Weeks after his first round of surgeries, Banks needed another operation when one of the wounds didn’t heal well.

“There are people who just want to lay there,” Banks said, describing how he fought hard to recover. “I went to physical therapy every day. At first I just couldn’t stand for long or walk much. I got tired, short of breath, dizzy, but I kept fighting. The physical therapist and doctors were surprised and shocked and excited for me.”

Banks says he still struggles with pain, but the biggest problem is his mental trauma.

“People need to know, this is serious and very traumatizing for someone to have to live through. The people who makes it through are very blessed .. a lot of people don’t,” Banks said. “It’s tough mentally and physically. Now I am battling depression.”

The doctors’ perspective

Inside South Florida’s emergency rooms, those on the front line never get numb to the trauma.

Dr. Robert Borrego, trauma medical director at St. Mary’s Medical Center, was on the team that saved Banks’ life.

With trauma, Borrego explained, the first hour after a patient arrives is critical. With gunshot victims, most lose large amounts of blood and need immediate infusions. When someone has multiple gunshot wounds, there can be massive bleeding.

“The crucial part is having the blood,” the doctor said. “Many lives are saved because of that.”

“We have a protocol to assess what is life threatening first,” Borrego said. “Gunshot wounds are associated with devastating injuries that need to be addressed quickly.”
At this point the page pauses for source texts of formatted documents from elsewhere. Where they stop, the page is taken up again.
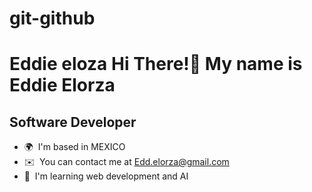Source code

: # git-github
Eddie eloza
Hi There!👋 My name is Eddie Elorza
=============================

Software Developer
------------------

* 🌍  I'm based in MEXICO
* ✉️  You can contact me at [Edd.elorza@gmail.com](mailto:Edd.elorza@gmail.com)
* 🧠  I'm learning web development and AI
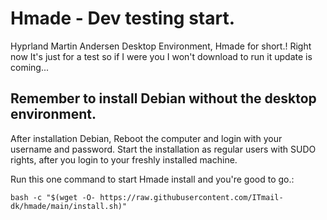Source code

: # Hmade - Dev testing start.
Hyprland Martin Andersen Desktop Environment, Hmade for short.!
Right now It's just for a test so if I were you I won't download to run it update is coming...

## Remember to install Debian without the desktop environment.
After installation Debian, Reboot the computer and login with your username and password.
Start the installation as regular users with SUDO rights, after you login to your freshly installed machine.

Run this one command to start Hmade install and you're good to go.:

    bash -c "$(wget -O- https://raw.githubusercontent.com/ITmail-dk/hmade/main/install.sh)"

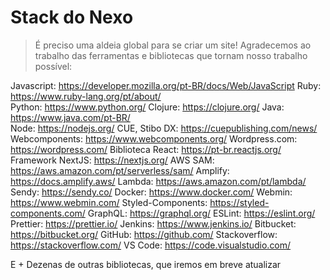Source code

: # Stack do Nexo

> É preciso uma aldeia global para se criar um site! Agradecemos ao trabalho das ferramentas e bibliotecas que tornam nosso trabalho possível:

Javascript: https://developer.mozilla.org/pt-BR/docs/Web/JavaScript
Ruby: https://www.ruby-lang.org/pt/about/ <br>
Python: https://www.python.org/
Clojure: https://clojure.org/
Java: https://www.java.com/pt-BR/ <br>
Node: https://nodejs.org/
CUE, Stibo DX: https://cuepublishing.com/news/
Webcomponents: https://www.webcomponents.org/
Wordpress.com: https://wordpress.com/
Biblioteca React: https://pt-br.reactjs.org/
Framework NextJS: https://nextjs.org/
AWS SAM: https://aws.amazon.com/pt/serverless/sam/
Amplify: https://docs.amplify.aws/
Lambda: https://aws.amazon.com/pt/lambda/
Sendy: https://sendy.co/
Docker: https://www.docker.com/
Webmin: https://www.webmin.com/
Styled-Components: https://styled-components.com/
GraphQL: https://graphql.org/
ESLint: https://eslint.org/
Prettier: https://prettier.io/
Jenkins: https://www.jenkins.io/
Bitbucket: https://bitbucket.org/
GitHub: https://github.com/
Stackoverflow: https://stackoverflow.com/
VS Code: https://code.visualstudio.com/

E + Dezenas de outras bibliotecas, que iremos em breve atualizar
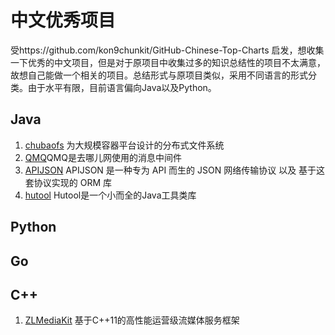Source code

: # 中文优秀项目

受https://github.com/kon9chunkit/GitHub-Chinese-Top-Charts 启发，想收集一下优秀的中文项目，但是对于原项目中收集过多的知识总结性的项目不太满意，故想自己能做一个相关的项目。总结形式与原项目类似，采用不同语言的形式分类。由于水平有限，目前语言偏向Java以及Python。

## Java

1. [chubaofs](https://github.com/chubaofs/chubaofs) 为大规模容器平台设计的分布式文件系统
2. [QMQ](https://github.com/qunarcorp/qmq)QMQ是去哪儿网使用的消息中间件
3. [APIJSON](https://github.com/Tencent/APIJSON) APIJSON 是一种专为 API 而生的 JSON 网络传输协议 以及 基于这套协议实现的 ORM 库
4. [hutool](https://github.com/dromara/hutool) Hutool是一个小而全的Java工具类库

## Python

## Go

## C++

1. [ZLMediaKit](https://github.com/ZLMediaKit/ZLMediaKit) 基于C++11的高性能运营级流媒体服务框架
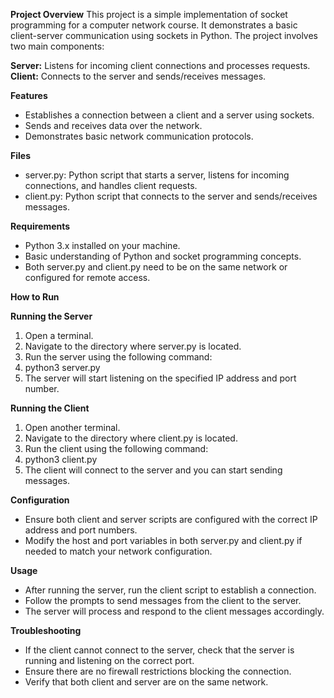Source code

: **Project Overview**
This project is a simple implementation of socket programming for a computer network course. It demonstrates a basic client-server communication using sockets in Python.
The project involves two main components:

**Server:** Listens for incoming client connections and processes requests.
**Client:** Connects to the server and sends/receives messages.

**Features**
- Establishes a connection between a client and a server using sockets.
- Sends and receives data over the network.
- Demonstrates basic network communication protocols.

**Files**
- server.py: Python script that starts a server, listens for incoming connections, and handles client requests.
- client.py: Python script that connects to the server and sends/receives messages.

**Requirements**
- Python 3.x installed on your machine.
- Basic understanding of Python and socket programming concepts.
- Both server.py and client.py need to be on the same network or configured for remote access.

**How to Run**

**Running the Server**
1. Open a terminal.
2. Navigate to the directory where server.py is located.
3. Run the server using the following command:
4. python3 server.py
5. The server will start listening on the specified IP address and port number.

**Running the Client**
1. Open another terminal.
2. Navigate to the directory where client.py is located.
3. Run the client using the following command:
4. python3 client.py
5. The client will connect to the server and you can start sending messages.

**Configuration**
- Ensure both client and server scripts are configured with the correct IP address and port numbers.
- Modify the host and port variables in both server.py and client.py if needed to match your network configuration.

**Usage**
- After running the server, run the client script to establish a connection.
- Follow the prompts to send messages from the client to the server.
- The server will process and respond to the client messages accordingly.

**Troubleshooting**
- If the client cannot connect to the server, check that the server is running and listening on the correct port.
- Ensure there are no firewall restrictions blocking the connection.
- Verify that both client and server are on the same network.


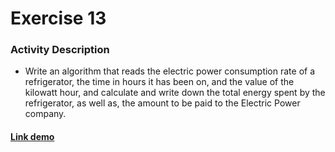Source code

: # Exercise 13

### Activity Description
- Write an algorithm that reads the electric power consumption rate of a refrigerator, the time in hours it has been on, and the value of the kilowatt hour, and calculate and write down the total energy spent by the refrigerator, as well as, the amount to be paid to the Electric Power company.

#### [Link demo](https://replit.com/join/xulsnwognq-gabrielstimamig)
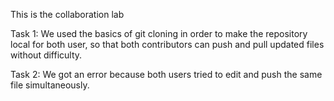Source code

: This is the collaboration lab

Task 1: We used the basics of git cloning in order to make the repository local for both user, so that both contributors can push and pull updated files without difficulty. 

Task 2: We got an error because both users tried to edit and push the same file simultaneously.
Borrego said trauma doctors experience highs and lows, and tend to become more emotional when the patient is a child. He has seen children, even babies, arrive with unintentional wounds from being bystanders during shootings, The one-hour time frame to treat those injuries is even more critical than with adults, he said.

The recovery, whether adult or child, can take months. “We get involved with the families and patients, and get very attached to them,” Borrego said.

Dr. Dileep Ravi, assistant medical director of the emergency room at Delray Medical Center, said while his hospital tends to get mostly seniors with injuries from falls, gunshot wound patients tend to be the most critical. They usually arrive by ambulance and require an entire team to perform life-saving medical care, sometimes as many as a dozen hospital workers.

Some patients need multiple surgeries.

As a father, Ravi said it can be emotional seeing a child arrive with a trauma.

“I definitely have seen a child with a gunshot wound, and it makes you reflect how you would feel if it was your own child,” he said. “It can be so emotional during those times.”

On Tuesday, as Memorial Regional Hospital surgeon Kiffen celebrated trauma survivors, she said the hardest part of her job is telling a parent their child will not have a normal life. She looked at 4-year-old Grant and said seeing him running around and smiling is meaningful.

“When we hear things about having guns now without a license and all the violence in schools and classrooms, it’s heartbreaking because you see that little boy,” she said. “He’s already been shot and recovered in the span of his short life. It’s just heartbreaking.”